Porous hydrophobic/hydrophilic composite membranes: Estimation of the hydrophobic-layer thickness

A porous hydrophobic/hydrophilic composite membrane can be prepared by the phase inversion method in one casting step from a polymer solution containing a hydrophilic polymer and a fluorinated surface modifying macromolecule (SMM). The surface analysis of these membranes indicate that there is a fluorine concentration gradient along the membrane thickness resulting from the migration of fluorinated blocks to the air side surface during membrane formation. In this paper, direct contact membrane distillation (DCMD) process has been applied, together with a new theoretical model, to estimate the hydrophobic-layer thickness of porous composite membranes.

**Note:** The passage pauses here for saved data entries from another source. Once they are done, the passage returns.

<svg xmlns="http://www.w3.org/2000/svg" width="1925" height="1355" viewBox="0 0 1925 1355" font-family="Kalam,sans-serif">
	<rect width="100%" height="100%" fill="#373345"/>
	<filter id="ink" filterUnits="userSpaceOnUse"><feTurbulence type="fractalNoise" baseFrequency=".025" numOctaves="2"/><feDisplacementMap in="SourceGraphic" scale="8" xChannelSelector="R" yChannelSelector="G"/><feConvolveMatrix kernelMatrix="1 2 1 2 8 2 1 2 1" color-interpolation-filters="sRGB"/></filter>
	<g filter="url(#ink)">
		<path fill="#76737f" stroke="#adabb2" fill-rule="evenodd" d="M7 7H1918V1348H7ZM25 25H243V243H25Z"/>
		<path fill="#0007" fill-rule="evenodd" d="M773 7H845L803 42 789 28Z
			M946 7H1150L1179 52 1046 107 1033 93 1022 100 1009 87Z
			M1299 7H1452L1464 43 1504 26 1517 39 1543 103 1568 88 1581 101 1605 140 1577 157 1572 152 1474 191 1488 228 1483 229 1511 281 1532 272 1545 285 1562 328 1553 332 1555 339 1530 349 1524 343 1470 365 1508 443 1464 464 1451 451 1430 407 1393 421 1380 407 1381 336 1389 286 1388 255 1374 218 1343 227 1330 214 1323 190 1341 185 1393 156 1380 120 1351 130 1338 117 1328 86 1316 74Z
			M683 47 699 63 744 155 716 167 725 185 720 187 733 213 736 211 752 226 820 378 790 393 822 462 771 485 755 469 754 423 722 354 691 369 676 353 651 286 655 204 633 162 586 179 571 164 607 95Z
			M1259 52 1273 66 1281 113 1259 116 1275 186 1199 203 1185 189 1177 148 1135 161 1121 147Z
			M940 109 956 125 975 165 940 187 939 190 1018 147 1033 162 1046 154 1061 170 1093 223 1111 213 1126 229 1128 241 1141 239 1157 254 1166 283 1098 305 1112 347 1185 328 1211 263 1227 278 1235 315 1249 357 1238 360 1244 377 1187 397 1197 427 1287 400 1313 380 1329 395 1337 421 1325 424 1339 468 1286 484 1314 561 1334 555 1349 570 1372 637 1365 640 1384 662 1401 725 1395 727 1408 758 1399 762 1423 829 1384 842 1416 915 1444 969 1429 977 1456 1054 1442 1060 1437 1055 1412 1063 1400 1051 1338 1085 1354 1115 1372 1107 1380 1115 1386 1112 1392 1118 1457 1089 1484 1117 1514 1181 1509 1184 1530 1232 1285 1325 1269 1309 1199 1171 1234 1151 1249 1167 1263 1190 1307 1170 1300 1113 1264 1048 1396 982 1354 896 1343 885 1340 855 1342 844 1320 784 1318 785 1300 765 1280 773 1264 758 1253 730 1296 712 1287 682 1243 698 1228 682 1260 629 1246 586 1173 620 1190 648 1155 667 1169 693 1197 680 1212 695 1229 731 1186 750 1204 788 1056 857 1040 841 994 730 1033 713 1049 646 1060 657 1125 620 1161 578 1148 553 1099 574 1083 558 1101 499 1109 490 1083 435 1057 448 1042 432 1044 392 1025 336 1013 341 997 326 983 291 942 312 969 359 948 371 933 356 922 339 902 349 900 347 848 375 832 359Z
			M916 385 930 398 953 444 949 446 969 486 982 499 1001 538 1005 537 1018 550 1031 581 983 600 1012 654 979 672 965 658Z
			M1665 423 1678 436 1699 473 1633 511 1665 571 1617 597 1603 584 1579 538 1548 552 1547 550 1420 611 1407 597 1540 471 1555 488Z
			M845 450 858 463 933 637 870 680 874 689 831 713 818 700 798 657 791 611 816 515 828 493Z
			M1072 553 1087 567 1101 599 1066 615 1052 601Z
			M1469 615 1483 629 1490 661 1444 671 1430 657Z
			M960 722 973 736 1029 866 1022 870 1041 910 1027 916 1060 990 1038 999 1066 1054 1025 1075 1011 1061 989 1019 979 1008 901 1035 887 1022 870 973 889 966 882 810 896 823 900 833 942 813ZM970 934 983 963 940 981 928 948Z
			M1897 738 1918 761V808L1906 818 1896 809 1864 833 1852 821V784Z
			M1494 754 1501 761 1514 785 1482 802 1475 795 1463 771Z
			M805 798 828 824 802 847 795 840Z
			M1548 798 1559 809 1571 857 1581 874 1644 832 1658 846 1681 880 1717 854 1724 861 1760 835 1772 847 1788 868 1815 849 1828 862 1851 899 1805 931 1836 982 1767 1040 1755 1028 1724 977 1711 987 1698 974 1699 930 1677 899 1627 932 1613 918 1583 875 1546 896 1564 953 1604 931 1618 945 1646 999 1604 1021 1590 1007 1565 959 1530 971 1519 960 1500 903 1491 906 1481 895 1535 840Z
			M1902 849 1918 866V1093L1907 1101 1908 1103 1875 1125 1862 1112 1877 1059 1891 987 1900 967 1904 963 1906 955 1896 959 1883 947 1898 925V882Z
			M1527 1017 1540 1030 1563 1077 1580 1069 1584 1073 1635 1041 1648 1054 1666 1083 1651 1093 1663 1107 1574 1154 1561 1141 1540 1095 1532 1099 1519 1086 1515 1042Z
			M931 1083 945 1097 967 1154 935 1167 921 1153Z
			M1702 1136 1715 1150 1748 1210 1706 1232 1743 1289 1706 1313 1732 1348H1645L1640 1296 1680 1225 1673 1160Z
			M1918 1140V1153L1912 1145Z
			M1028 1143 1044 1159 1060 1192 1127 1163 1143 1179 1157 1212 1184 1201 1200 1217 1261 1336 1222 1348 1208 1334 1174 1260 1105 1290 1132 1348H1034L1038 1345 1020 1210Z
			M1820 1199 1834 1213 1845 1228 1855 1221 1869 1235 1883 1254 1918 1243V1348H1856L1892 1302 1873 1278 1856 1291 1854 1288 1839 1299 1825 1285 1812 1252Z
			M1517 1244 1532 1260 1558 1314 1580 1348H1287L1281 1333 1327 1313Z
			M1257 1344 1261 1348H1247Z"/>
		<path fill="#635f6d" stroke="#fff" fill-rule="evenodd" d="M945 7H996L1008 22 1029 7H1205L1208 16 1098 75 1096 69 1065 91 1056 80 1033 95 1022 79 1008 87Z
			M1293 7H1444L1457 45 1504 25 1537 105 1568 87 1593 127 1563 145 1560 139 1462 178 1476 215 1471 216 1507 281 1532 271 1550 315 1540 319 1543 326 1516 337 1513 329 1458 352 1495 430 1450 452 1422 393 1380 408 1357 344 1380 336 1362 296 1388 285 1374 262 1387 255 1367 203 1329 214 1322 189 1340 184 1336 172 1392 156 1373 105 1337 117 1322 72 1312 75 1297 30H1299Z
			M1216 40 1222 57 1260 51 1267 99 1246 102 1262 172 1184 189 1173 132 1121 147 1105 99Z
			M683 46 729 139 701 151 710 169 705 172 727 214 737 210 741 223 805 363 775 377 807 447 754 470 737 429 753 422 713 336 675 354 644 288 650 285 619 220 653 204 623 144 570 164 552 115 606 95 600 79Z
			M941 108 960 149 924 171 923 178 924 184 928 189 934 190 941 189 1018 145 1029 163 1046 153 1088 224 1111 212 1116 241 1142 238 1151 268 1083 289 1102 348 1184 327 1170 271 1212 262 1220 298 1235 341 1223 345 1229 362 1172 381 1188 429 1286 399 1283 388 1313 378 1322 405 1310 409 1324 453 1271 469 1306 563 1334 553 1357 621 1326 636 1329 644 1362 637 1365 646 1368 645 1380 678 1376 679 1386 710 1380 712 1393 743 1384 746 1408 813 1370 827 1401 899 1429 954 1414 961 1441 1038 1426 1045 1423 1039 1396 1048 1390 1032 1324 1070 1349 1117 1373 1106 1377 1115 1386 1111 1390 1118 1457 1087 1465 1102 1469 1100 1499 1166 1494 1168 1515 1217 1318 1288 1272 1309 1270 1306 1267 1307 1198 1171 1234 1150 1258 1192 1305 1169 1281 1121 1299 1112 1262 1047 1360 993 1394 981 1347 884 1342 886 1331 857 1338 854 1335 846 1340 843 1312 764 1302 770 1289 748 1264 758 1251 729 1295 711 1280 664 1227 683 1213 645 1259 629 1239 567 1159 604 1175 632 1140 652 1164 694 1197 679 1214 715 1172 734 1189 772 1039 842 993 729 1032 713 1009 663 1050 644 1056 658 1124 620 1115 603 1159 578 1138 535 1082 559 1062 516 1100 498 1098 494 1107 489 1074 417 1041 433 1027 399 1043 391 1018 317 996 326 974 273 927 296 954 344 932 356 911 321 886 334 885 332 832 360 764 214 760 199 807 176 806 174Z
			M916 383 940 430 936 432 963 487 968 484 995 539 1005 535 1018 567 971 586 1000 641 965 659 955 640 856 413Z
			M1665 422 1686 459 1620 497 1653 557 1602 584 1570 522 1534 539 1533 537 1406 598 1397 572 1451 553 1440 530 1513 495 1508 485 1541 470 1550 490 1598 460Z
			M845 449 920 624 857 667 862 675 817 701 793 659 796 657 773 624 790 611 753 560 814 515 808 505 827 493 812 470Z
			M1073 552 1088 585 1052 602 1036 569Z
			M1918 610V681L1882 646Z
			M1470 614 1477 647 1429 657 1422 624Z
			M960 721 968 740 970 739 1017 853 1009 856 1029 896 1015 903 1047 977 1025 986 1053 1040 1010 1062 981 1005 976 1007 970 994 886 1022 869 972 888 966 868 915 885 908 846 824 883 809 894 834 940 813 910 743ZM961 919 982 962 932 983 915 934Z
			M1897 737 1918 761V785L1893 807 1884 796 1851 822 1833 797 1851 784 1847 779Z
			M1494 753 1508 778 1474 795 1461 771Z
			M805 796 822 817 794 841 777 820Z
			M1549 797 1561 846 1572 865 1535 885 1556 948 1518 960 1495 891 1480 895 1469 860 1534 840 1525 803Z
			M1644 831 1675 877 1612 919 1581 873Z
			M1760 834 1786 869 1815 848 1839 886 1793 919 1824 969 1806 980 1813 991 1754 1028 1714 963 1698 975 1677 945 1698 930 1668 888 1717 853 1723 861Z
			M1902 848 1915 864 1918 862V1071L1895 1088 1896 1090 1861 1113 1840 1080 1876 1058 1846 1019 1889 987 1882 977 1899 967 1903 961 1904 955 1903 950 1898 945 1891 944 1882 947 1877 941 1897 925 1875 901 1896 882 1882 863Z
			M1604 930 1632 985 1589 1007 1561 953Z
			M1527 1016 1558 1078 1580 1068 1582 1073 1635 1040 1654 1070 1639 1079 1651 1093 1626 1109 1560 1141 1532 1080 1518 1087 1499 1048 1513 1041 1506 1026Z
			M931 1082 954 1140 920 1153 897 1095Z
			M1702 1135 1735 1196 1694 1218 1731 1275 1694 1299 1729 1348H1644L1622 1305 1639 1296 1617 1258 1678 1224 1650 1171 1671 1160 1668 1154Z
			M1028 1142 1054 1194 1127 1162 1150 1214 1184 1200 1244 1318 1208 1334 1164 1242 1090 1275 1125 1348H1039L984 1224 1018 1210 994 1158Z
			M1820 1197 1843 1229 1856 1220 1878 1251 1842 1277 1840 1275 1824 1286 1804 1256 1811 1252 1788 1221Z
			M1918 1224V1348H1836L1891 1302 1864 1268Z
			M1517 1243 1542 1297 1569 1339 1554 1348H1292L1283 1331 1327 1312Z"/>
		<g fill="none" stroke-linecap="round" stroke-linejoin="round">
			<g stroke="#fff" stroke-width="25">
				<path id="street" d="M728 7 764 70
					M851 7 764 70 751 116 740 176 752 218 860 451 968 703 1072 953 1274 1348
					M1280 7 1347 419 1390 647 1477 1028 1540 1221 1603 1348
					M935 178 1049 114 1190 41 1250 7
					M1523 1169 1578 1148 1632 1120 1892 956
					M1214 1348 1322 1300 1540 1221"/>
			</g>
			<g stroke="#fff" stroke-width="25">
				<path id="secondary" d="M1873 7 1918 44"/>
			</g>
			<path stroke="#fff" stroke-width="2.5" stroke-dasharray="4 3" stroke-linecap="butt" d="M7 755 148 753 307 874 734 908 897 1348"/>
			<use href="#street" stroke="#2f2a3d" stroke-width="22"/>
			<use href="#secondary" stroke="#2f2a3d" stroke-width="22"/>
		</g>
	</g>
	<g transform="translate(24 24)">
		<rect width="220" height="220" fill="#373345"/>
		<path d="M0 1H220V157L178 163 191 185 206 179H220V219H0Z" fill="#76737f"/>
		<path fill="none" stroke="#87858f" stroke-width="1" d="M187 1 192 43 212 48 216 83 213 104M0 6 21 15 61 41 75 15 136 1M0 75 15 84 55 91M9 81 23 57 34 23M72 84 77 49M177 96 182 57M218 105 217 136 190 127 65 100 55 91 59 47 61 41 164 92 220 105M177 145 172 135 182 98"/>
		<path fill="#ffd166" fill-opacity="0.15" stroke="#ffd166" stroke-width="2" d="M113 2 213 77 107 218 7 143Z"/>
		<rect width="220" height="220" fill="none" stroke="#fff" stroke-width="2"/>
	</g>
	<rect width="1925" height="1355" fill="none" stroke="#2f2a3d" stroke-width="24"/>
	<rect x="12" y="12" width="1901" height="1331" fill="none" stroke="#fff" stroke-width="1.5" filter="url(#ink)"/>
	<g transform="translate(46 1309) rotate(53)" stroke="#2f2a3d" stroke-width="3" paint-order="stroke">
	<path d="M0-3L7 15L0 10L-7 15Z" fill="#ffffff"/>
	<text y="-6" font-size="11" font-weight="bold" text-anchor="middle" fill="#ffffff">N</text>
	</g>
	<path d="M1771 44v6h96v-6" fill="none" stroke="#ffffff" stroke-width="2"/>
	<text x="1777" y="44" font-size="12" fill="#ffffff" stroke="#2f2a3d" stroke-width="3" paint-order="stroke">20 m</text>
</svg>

The theoretical model involves the structural characteristics of the membranes, the heat transfer mechanism and the physical nature of mass transport through porous composite membranes. The model was validated using two supported commercial poly-tetra-fluoro-ethylene membranes of different pore sizes and known thickness-layers. The effect of the hydrophilic polymer concentration in the casting solution on the formed hydrophobic-layer thickness of the composite membranes has been investigated. Also are studied the effects of stirring rate and temperature in the DCMD system on the determination of the hydrophobic-layer thickness. The results show that the hydrophobic-layer thickness increases with the concentration of the hydrophilic base polymer in the casting solution and is independent on the operational parameters selected to conduct the DCMD experiments. The proposed method can be used to measure the layer thickness of porous composite hydrophobic/hydrophilic membranes within random uncertainties less than 5%. The maximum deviation of each individual thickness from the corresponding average value is less than 9%. The estimated errors due to the different input membrane parameters associated in the mathematical model were discussed. The hydrophobic-layer thickness of the SMM blended membrane was found to be an order of magnitude lower than that of the commercial membranes frequently used in membrane distillation.